Setting down his crutch, the man took a seat with a sigh. It felt good to sit down. Warm from the oppressive sun, the man soon fell asleep, his beast panting beside him.

Suddenly, a wave of water washed over the dry valley, hitting the mans skin with a sizzle. The earth, however, soaked up the water and the sun quickly dried everything.

The man was dreaming and pouring with sweat.

A familiar scene from the movie screen overlapped with his reality. He was a stripper, on a chair arching his back under a great bucket of water.

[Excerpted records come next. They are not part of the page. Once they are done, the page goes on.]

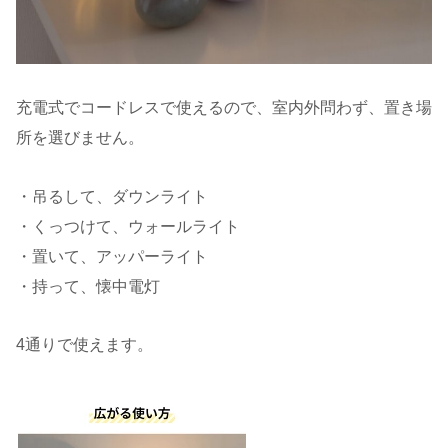
充電式でコードレスで使えるので、室内外問わず、置き場
所を選びません。
・吊るして、ダウンライト
・くっつけて、ウォールライト
・置いて、アッパーライト
・持って、懐中電灯
4通りで使えます。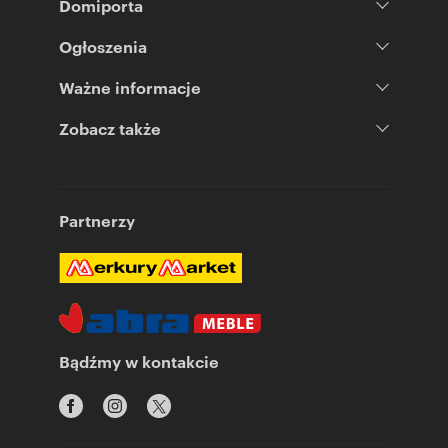
Domiporta
Ogłoszenia
Ważne informacje
Zobacz także
Partnerzy
Bądźmy w kontakcie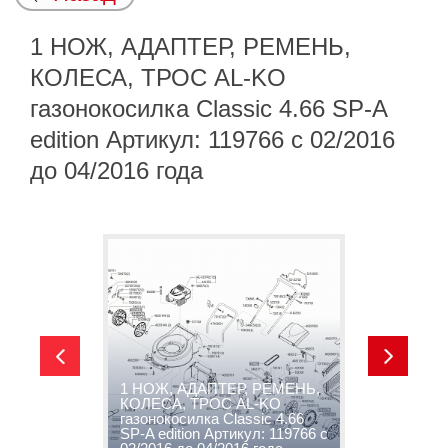
1 НОЖ, АДАПТЕР, РЕМЕНЬ,
КОЛЕСА, ТРОС AL-KO
газонокосилка Classic 4.66 SP-A
edition Артикул: 119766 с 02/2016
до 04/2016 года
1 НОЖ, АДАПТЕР, РЕМЕНЬ,
A
КОЛЕСА, ТРОС AL-KO
e
газонокосилка Classic 4.66
0
SP-A edition Артикул: 119766 с
С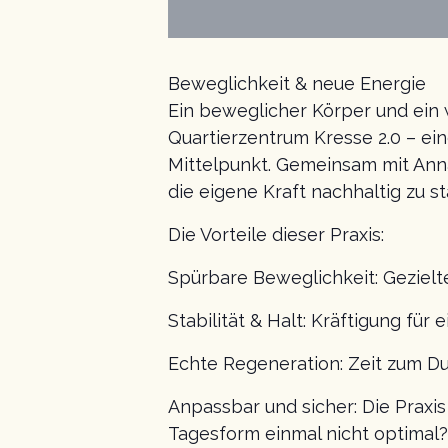
Beweglichkeit & neue Energie
Ein beweglicher Körper und ein w
Quartierzentrum Kresse 2.0 – ei
Mittelpunkt. Gemeinsam mit Anna
die eigene Kraft nachhaltig zu st
Die Vorteile dieser Praxis:
Spürbare Beweglichkeit: Gezielt
Stabilität & Halt: Kräftigung für
Echte Regeneration: Zeit zum D
Anpassbar und sicher: Die Praxis
Tagesform einmal nicht optimal?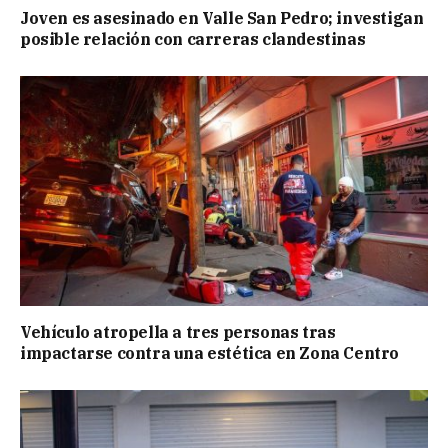
Joven es asesinado en Valle San Pedro; investigan
posible relación con carreras clandestinas
Vehículo atropella a tres personas tras
impactarse contra una estética en Zona Centro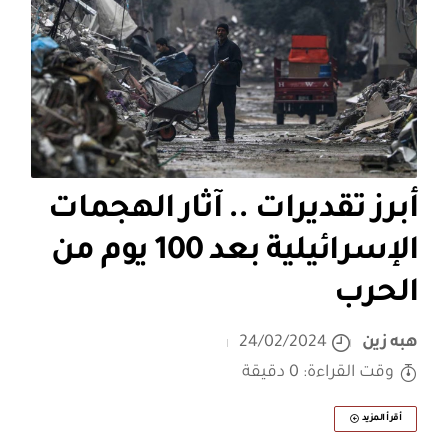
أبرز تقديرات .. آثار الهجمات
الإسرائيلية بعد 100 يوم من
الحرب
هبه زين
24/02/2024
وقت القراءة: 0 دقيقة
أقرأ المزيد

He was suddenly kissing his dog full on the mouth in a sort of wet fencing match. His weapon a dagger compared to the long sword stabbing around his face. He wanted to wake up, desperately, the heat was drying the slobber so quickly that it felt like a new layer of skin whenever he moved his face.

He felt around fro something, anything. His hand touched his stump and he knew he was awake.

Hobbling to his feet, he used the chair to help him bend and reach his crutch. Then he tied the chair on the dogs back, making sure it wasn’t too much weight.

Then the pair continued their walk, defiant of the oppressive lack of everything all around them.